Liposuction or Abdominal Liposculpture
Liposuction, what it consists of
Liposculpture or liposuction (the two terms are synonymous), is that surgical procedure aimed at reducing and reshaping subcutaneous fat accumulations in various body districts.
Liposuction of the abdomen thus serves to reshape the subcutaneous panniculus adiposus, a concept quite different from the overall weight loss that must be achieved through diet instead.
Liposuction of the abdomen, outlines of surgical anatomy
The abdominal wall is a structure organized into multiple layers .
The muscle wall is thus directly underlying the adipose layer and in turn affects its shape, especially as the state of contraction or relaxation changes.
These anatomical features imply that when performing abdominal liposculpture, the surgeon must also have a thorough understanding of the anatomy underlying the adipose work surface.
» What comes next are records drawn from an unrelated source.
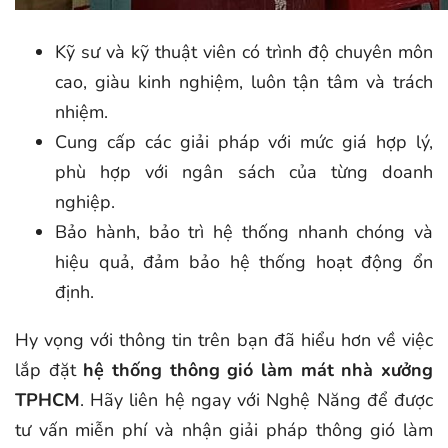
Kỹ sư và kỹ thuật viên có trình độ chuyên môn
cao, giàu kinh nghiệm, luôn tận tâm và trách
nhiệm.
Cung cấp các giải pháp với mức giá hợp lý,
phù hợp với ngân sách của từng doanh
nghiệp.
Bảo hành, bảo trì hệ thống nhanh chóng và
hiệu quả, đảm bảo hệ thống hoạt động ổn
định.
Hy vọng với thông tin trên bạn đã hiểu hơn về việc
lắp đặt
hệ thống thông gió làm mát nhà xưởng
TPHCM
. Hãy liên hệ ngay với Nghệ Năng để được
tư vấn miễn phí và nhận giải pháp thông gió làm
The abdominal wall is a contractile and dynamic structure, so the result of liposculpture should be evaluated long-term not only with the patient lying down but also in orthostatism and during certain movements.
In the postoperative period, it is necessary to wear a sheath that is restraining and appropriately shaped according to the specific need for a certain period.
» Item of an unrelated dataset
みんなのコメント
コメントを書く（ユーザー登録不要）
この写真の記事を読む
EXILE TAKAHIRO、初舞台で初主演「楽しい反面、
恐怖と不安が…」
The level of pain is low or absent, and within a few days common activities can be resumed. To be able to appreciate the result of abdominal liposculpture, weeks or months of settling are required in which tissues Drenate and recompact, leaving the final result to shine through with greater definition.
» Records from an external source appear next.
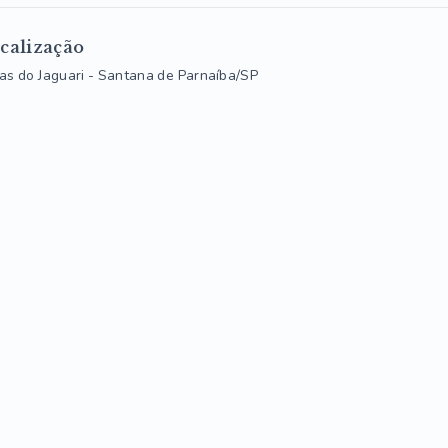
calização
las do Jaguari - Santana de Parnaíba/SP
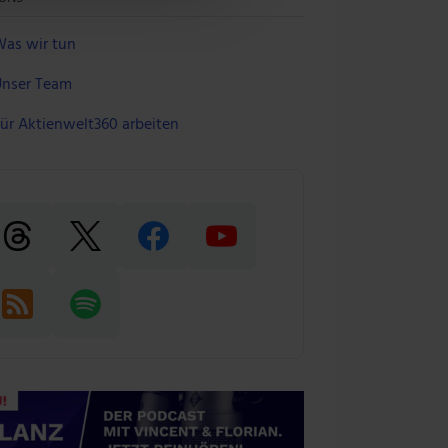
einer Verwendung unserer
 führen diese Informationen
as wir tun
 im Rahmen deiner Nutzung
nser Team
ür Aktienwelt360 arbeiten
In our experience, liposuction of the abdomen is rarely placed as an isolated maneuver but we frequently use it as a cosmetic adjunct to the removal of excess skin and repair of the diastasis recti, in the context of the same operative session in the procedure called The Triad ®.
Abdomen liposuction, techniques, classic and latest instrumentation
In abdominal liposuction, through specific cannulas introduced at the subcutaneous level, the surgeon performs the breakdown and aspiration of fatty tissue.
The most commonly used technique is the tumescence technique where a solution is infiltrated into the panniculus adiposus, which promotes its breakdown and aspiration.
In recent years it has become easy to come across advertisements of supposed new liposuction techniques with different more or less catchy names, but in most cases, the tumescence technique is always used in real clinical practice.
Instrumentation used for liposuction of the abdomen can range from traditional suction cannulas to the more modern Vaser, which involves combining the cannula with an ultrasonic handpiece to facilitate tissue breakdown.
Appropriately treated adipose can also be replanted in different regions as needed by treating and replanting it using a procedure called lipofilling.
Most recently, special handpieces called J- Plasma have become available. These devices using radiofrequencies induce in the postoperative period increased tissue recompaction and skin contraction.